RECORDS SUPPLIED |
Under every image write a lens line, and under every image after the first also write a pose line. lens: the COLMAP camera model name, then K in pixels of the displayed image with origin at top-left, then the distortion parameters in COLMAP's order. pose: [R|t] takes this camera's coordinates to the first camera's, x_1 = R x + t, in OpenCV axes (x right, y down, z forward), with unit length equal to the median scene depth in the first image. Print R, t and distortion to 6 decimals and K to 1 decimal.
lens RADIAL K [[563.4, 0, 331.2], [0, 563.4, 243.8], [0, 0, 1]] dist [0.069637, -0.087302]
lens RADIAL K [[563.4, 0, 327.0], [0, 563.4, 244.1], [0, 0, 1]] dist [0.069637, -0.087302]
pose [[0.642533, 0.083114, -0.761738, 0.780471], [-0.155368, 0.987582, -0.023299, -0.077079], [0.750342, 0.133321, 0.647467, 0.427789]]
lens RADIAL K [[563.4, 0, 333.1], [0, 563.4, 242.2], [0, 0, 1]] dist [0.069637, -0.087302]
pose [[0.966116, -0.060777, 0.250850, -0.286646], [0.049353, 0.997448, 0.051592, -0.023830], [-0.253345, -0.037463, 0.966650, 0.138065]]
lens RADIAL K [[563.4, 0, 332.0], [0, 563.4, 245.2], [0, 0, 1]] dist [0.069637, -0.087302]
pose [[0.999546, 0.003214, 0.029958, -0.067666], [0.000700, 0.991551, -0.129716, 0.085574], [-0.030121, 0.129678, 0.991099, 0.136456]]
--
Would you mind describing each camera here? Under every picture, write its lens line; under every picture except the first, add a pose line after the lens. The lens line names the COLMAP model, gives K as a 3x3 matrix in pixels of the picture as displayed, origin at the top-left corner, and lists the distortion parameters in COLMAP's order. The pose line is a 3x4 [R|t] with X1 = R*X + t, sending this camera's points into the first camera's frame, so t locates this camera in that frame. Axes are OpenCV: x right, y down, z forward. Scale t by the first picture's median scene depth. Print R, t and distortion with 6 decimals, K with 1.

PROBLEM DETAILS | Write out, word for word, the lines that begin with the line containing "Under every image write" and end with the line containing "0.129678, 0.991099, 0.136456]]", including both of those lines. Give only those lines.

PROBLEM SOLUTION |
Under every image write a lens line, and under every image after the first also write a pose line. lens: the COLMAP camera model name, then K in pixels of the displayed image with origin at top-left, then the distortion parameters in COLMAP's order. pose: [R|t] takes this camera's coordinates to the first camera's, x_1 = R x + t, in OpenCV axes (x right, y down, z forward), with unit length equal to the median scene depth in the first image. Print R, t and distortion to 6 decimals and K to 1 decimal.
lens RADIAL K [[563.4, 0, 331.2], [0, 563.4, 243.8], [0, 0, 1]] dist [0.069637, -0.087302]
lens RADIAL K [[563.4, 0, 327.0], [0, 563.4, 244.1], [0, 0, 1]] dist [0.069637, -0.087302]
pose [[0.642533, 0.083114, -0.761738, 0.780471], [-0.155368, 0.987582, -0.023299, -0.077079], [0.750342, 0.133321, 0.647467, 0.427789]]
lens RADIAL K [[563.4, 0, 333.1], [0, 563.4, 242.2], [0, 0, 1]] dist [0.069637, -0.087302]
pose [[0.966116, -0.060777, 0.250850, -0.286646], [0.049353, 0.997448, 0.051592, -0.023830], [-0.253345, -0.037463, 0.966650, 0.138065]]
lens RADIAL K [[563.4, 0, 332.0], [0, 563.4, 245.2], [0, 0, 1]] dist [0.069637, -0.087302]
pose [[0.999546, 0.003214, 0.029958, -0.067666], [0.000700, 0.991551, -0.129716, 0.085574], [-0.030121, 0.129678, 0.991099, 0.136456]]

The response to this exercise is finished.